В последнее десятилетие, окончанием которого стал апрель восемьдесят пятого, я многократно возвращался к мысли-мечте об этой своей так и не написанной книге. И даже вновь делал заметки. Но все это было спорадически и несерьезно. Основательно сесть за работу подвигли меня три обстоятельства. Первое из них – требование одного моего друга, литературного критика, в течение нескольких вечеров терпеливо выслушивавшего мои россказни и даже предложившего название будущей книги: «Из сгоревшего портфеля», чтобы я немедленно записал все то, что поведал ему. Второе – наличие свободного времени. До своего шестидесятилетия, до пенсии я никогда не имел его, ибо почти всю жизнь вкалывал на двух работах: в театре и в газете, в редакции и дома. Днем официально, а утро, вечер, выходные, отпуска – над переводами с литовского. Так было тридцать последних лет. Дочка даже спрашивала: «А что такое отпуск? Это когда все пишут и пишут?» Так прожили и я, и моя жена свою жизнь. В четыре руки, в среднем по двенадцать часов в день. Из года в год. Теперь одна из составляющих отпала, а привычка-то сохранилась! Вот и осмеливаюсь сидеть за столом для души.

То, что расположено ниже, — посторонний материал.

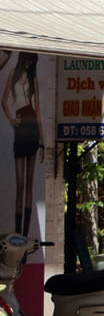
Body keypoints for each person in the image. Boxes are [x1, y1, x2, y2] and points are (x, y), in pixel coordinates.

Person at [3, 52, 42, 235]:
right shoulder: (13, 73)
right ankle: (18, 231)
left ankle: (25, 234)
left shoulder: (34, 78)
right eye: (27, 59)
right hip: (20, 124)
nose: (29, 63)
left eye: (32, 61)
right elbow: (4, 101)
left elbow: (39, 109)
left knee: (28, 184)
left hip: (31, 123)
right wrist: (11, 118)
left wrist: (42, 140)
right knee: (20, 184)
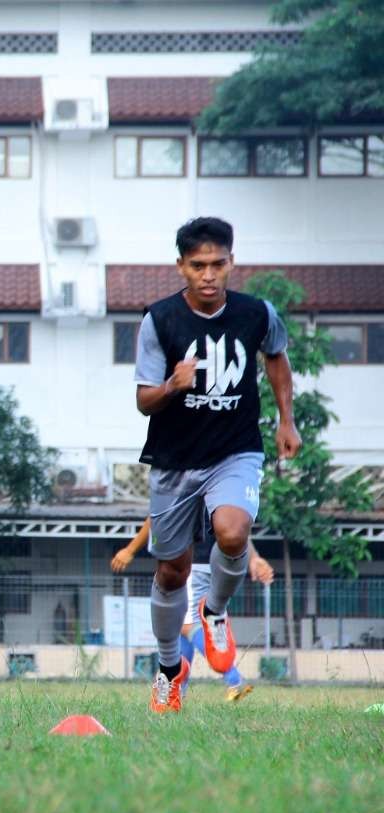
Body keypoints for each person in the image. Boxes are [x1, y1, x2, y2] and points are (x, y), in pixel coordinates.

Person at [134, 216, 300, 713]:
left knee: (232, 532)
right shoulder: (159, 320)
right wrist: (171, 386)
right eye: (198, 265)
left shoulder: (257, 313)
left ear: (232, 263)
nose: (208, 275)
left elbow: (276, 356)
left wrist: (286, 420)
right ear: (181, 267)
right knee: (171, 571)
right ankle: (168, 669)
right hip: (174, 461)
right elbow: (144, 400)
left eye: (218, 264)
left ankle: (215, 612)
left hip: (236, 449)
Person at [111, 518, 274, 701]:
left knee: (189, 625)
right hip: (219, 564)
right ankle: (175, 692)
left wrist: (130, 549)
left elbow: (157, 515)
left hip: (191, 563)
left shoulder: (183, 488)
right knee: (181, 629)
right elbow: (234, 524)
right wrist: (253, 557)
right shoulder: (219, 491)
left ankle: (234, 679)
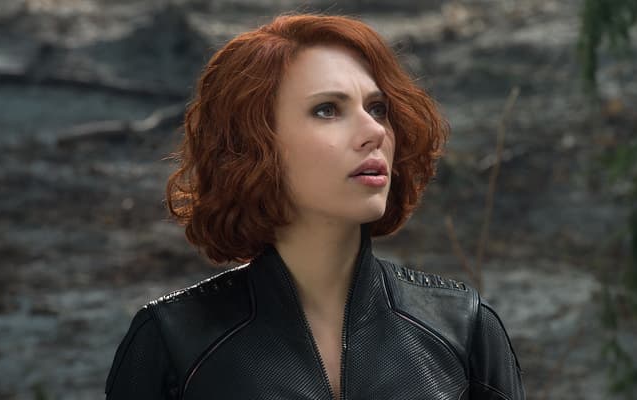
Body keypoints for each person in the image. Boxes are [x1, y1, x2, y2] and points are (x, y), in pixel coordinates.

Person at [105, 13, 524, 400]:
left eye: (378, 109)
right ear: (254, 143)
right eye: (327, 110)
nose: (374, 131)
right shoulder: (172, 343)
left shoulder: (463, 327)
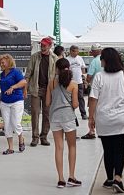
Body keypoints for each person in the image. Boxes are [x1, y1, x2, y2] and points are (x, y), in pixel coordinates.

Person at [88, 48, 124, 193]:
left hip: (103, 119)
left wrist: (91, 118)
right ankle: (118, 179)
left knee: (108, 150)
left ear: (105, 60)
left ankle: (109, 179)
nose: (101, 61)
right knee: (119, 150)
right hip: (121, 119)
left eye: (102, 58)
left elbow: (93, 99)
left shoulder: (99, 77)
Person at [46, 58, 81, 188]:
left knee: (58, 148)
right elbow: (76, 104)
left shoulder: (51, 83)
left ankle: (61, 179)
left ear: (57, 69)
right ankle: (71, 176)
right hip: (68, 118)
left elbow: (48, 103)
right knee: (72, 146)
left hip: (55, 118)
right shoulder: (73, 84)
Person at [24, 37, 58, 147]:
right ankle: (35, 137)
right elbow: (28, 74)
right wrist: (25, 88)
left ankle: (44, 136)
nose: (42, 47)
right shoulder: (35, 57)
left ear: (50, 46)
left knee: (47, 114)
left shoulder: (54, 58)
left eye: (45, 45)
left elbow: (57, 75)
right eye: (41, 45)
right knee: (35, 112)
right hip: (36, 88)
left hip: (49, 90)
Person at [0, 54, 26, 155]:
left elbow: (23, 82)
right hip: (4, 102)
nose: (1, 64)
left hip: (16, 101)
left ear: (9, 62)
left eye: (3, 62)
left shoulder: (16, 72)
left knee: (15, 123)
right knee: (7, 125)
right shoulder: (2, 74)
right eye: (0, 62)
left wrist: (13, 87)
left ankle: (21, 139)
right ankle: (10, 148)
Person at [81, 43, 103, 139]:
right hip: (106, 89)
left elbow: (89, 76)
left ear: (95, 51)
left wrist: (86, 82)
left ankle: (92, 131)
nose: (91, 52)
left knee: (92, 110)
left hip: (95, 88)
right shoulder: (105, 60)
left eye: (92, 51)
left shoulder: (94, 61)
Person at [66, 45, 87, 120]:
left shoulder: (80, 58)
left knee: (81, 98)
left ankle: (83, 114)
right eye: (75, 51)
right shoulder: (67, 59)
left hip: (79, 81)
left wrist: (84, 78)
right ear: (71, 51)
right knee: (71, 98)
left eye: (77, 51)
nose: (76, 53)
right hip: (71, 82)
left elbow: (83, 68)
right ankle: (72, 114)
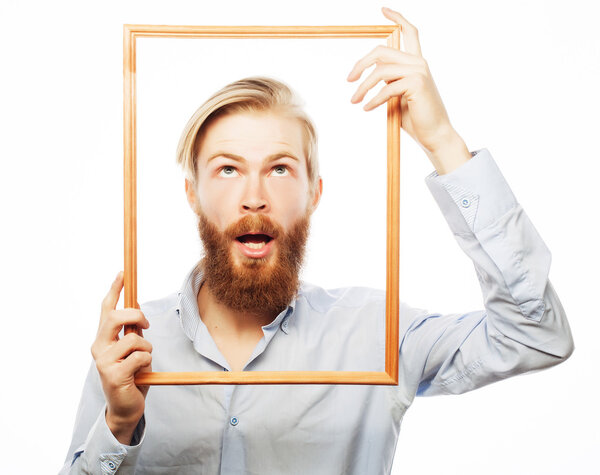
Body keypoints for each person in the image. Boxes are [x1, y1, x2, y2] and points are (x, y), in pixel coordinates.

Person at [59, 7, 574, 474]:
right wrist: (119, 425)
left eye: (279, 168)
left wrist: (441, 138)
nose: (254, 196)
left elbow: (537, 336)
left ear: (314, 193)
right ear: (192, 194)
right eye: (228, 169)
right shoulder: (130, 351)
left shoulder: (377, 334)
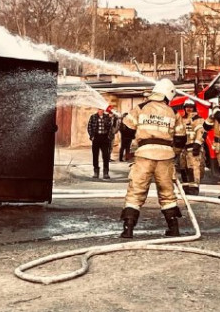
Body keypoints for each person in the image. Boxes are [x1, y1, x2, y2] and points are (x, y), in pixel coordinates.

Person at [119, 78, 187, 239]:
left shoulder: (141, 108)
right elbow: (181, 138)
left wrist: (131, 146)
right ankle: (173, 228)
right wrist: (173, 153)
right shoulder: (173, 112)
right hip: (165, 156)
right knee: (167, 192)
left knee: (136, 191)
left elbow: (125, 128)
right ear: (169, 94)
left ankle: (128, 228)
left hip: (144, 154)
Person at [178, 99, 205, 195]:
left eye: (191, 107)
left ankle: (194, 188)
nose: (189, 109)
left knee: (193, 168)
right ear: (184, 108)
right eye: (187, 107)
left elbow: (200, 133)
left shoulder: (198, 119)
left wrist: (197, 145)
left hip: (193, 148)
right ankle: (186, 187)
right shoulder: (181, 120)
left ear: (194, 108)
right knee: (183, 168)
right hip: (183, 148)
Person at [87, 106, 114, 179]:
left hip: (104, 138)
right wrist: (91, 136)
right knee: (95, 155)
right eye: (99, 109)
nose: (100, 111)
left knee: (106, 156)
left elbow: (111, 126)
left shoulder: (107, 117)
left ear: (103, 110)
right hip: (96, 137)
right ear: (97, 110)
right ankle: (96, 172)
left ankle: (106, 172)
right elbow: (89, 126)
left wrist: (111, 118)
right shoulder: (93, 117)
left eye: (102, 109)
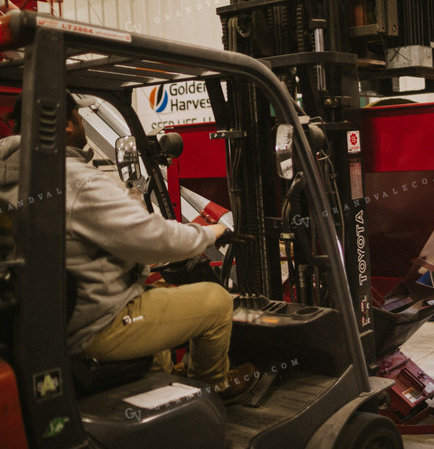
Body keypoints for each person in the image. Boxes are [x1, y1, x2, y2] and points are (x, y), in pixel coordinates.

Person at [0, 92, 256, 402]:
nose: (81, 123)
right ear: (65, 126)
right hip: (94, 325)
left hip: (40, 324)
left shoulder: (13, 175)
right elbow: (153, 240)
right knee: (215, 301)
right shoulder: (77, 181)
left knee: (156, 288)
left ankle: (167, 381)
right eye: (78, 119)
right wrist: (209, 233)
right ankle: (214, 388)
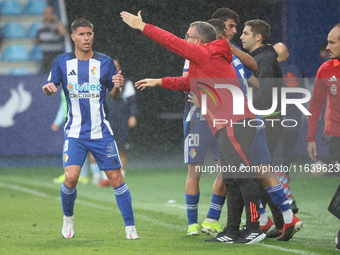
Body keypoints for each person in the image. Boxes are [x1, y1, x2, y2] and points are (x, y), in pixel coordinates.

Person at [121, 11, 266, 244]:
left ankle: (254, 228)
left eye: (188, 36)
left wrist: (143, 26)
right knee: (231, 178)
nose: (185, 39)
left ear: (198, 41)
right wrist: (160, 82)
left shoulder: (205, 53)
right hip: (227, 123)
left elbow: (172, 42)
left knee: (243, 177)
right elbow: (189, 83)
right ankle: (232, 230)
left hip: (235, 123)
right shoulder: (207, 59)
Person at [42, 18, 138, 240]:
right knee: (71, 177)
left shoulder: (104, 62)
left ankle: (130, 227)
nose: (87, 38)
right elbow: (51, 87)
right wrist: (48, 90)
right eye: (82, 34)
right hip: (75, 132)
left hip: (100, 132)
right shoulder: (62, 62)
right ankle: (68, 219)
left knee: (116, 178)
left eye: (90, 33)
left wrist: (117, 86)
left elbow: (113, 94)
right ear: (73, 36)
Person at [240, 20, 302, 238]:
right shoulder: (260, 58)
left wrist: (241, 103)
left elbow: (264, 94)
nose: (241, 37)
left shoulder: (264, 59)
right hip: (266, 121)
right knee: (257, 175)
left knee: (257, 175)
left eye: (245, 33)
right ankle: (277, 220)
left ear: (258, 37)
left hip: (266, 122)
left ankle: (277, 220)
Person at [307, 24, 340, 250]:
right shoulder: (326, 69)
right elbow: (316, 103)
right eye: (328, 41)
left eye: (332, 42)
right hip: (335, 135)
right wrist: (310, 137)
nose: (327, 47)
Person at [273, 42, 304, 213]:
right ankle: (285, 193)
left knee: (276, 162)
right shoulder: (297, 72)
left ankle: (287, 199)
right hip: (295, 124)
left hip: (279, 123)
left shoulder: (273, 72)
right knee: (285, 161)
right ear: (288, 54)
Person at [98, 58, 138, 186]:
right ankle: (106, 178)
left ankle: (120, 178)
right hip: (103, 121)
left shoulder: (126, 83)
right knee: (104, 149)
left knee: (121, 149)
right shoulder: (99, 83)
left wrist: (133, 116)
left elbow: (132, 101)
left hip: (120, 120)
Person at [51, 90, 102, 185]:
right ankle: (79, 174)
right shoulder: (65, 88)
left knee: (89, 147)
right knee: (76, 148)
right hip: (72, 122)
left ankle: (96, 175)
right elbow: (64, 106)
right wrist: (58, 121)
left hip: (84, 121)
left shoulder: (83, 83)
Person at [34, 6, 67, 74]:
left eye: (49, 13)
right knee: (43, 75)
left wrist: (56, 21)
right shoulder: (40, 27)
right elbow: (37, 39)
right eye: (46, 13)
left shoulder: (57, 25)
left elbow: (64, 33)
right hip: (45, 56)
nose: (47, 15)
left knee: (56, 74)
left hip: (56, 55)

Третье: желание доверительно поговорить с тем, кто решится прочесть мой труд, который не собираюсь называть ни автобиографическим романом, ни мемуарами, ни модным ныне словечком – эссе, ни просто книгой. Пожалуй, ближе всего – исповедью, ибо она не только признание во грехах, но и заявление о своей вере, поток воспоминаний и сегодняшних впечатлений, где смешивается и давнее, и сиюминутное, мелочи быта, мечты, надежды, боли и радости, мнения человека, прожившего свои шестьдесят в нелегком нашем веке, записанные им самим в конце восьмидесятых годов, о вопросах глобальных и о «гвозде у меня в сапоге». Не претендую, что высказываю истину в последней инстанции, но готов отстаивать все, о чем говорю. По въевшейся годами привычке, рассматривая какой-нибудь предмет, какое-либо явление, частенько полемизируя сам с собой, пытаюсь выдавить из себя «внутреннего редактора», который всю сознательную литературную жизнь зажимал мне рот, стоило лишь подумать о написании такой исповеди. И, клянусь тебе, возможный читатель, что буду абсолютно правдивым, пусть это не всегда представит тебе мою особу с лучшей стороны. Говорят: скромность украшает. Не будем приукрашиваться! Все как есть! Достало бы сил не выставлять себя лучшим, чем был на самом деле.